Questo strato viene continuamente rimpinzato dalle cellule generate con la divisione delle cellule dello strato basale. In effetti l'epidermide viene completamente rinnovata nell'arco di 25-45 giorni.
La cute è composta da due tipi di tessuto. All’esterno si trova l’epidermide, costituita da epitelio pavimentoso stratificato capace di cheratinizzazione, che lo rende duro e resistente. Il derma sottostante è formato prevalentemente da tessuto connettivo denso. Epidermide e derma sono uniti saldamente; tuttavia una scottatura o l’attrito (come lo sfregamento di una scarpa poco adatta) possono causarne la separazione, permettendo al liquido interstiziale di accumularsi nello spazio interposto formando una vescica. Sotto al derma si trova il tessuto sottocutaneo, o ipoderma, essenzialmente costituito da tessuto adiposo, che non è considerato una parte della cute, ma serve ad ancorare la cute agli organi sottostanti. Il tessuto sottocutaneo ha la funzione di ammortizzare gli urti e di isolare i tessuti più profondi dalle variazioni di temperatura estreme che si verificano all’esterno del corpo.
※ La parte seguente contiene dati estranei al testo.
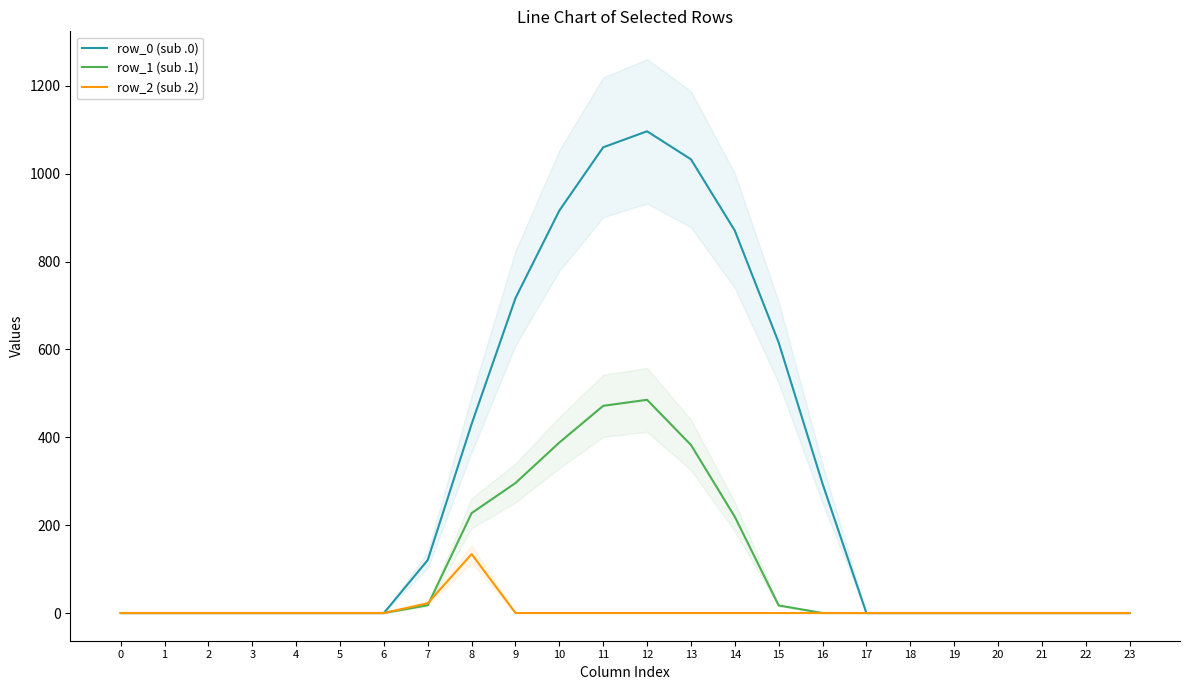

Does the chart have visible grid lines?

No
È anche responsabile del contorno curvilineo del corpo, più caratteristico dell’anatomia femminile che di quella maschile.

La melanina, un pigmento il cui colore varia dal giallo al bruno al nero, è prodotta dai melanociti, cellule speciali con lunghi prolungamenti citoplasmatici situate principalmente nello strato basale. Quando la cute è esposta alla luce solare, che stimola i melanociti a produrre più melanina, si ha l'abbronzatura. Quando producono la melanina, i melanociti l'accumulano al loro interno in grandi delimitati da membrana, i melanosomi, che poi si spostano in superficie. All'interno dei cheratinociti la melanina forma sopra la parte superficiale del nucleo un «ombrello » di pigmento che ripara il materiale genetico (DNA) dagli effetti dannosi dei raggi ultravioletti della luce solare.
Quando la melanina è concentrata in una chiazza compaiono le lentiggini e i nei (o nevi).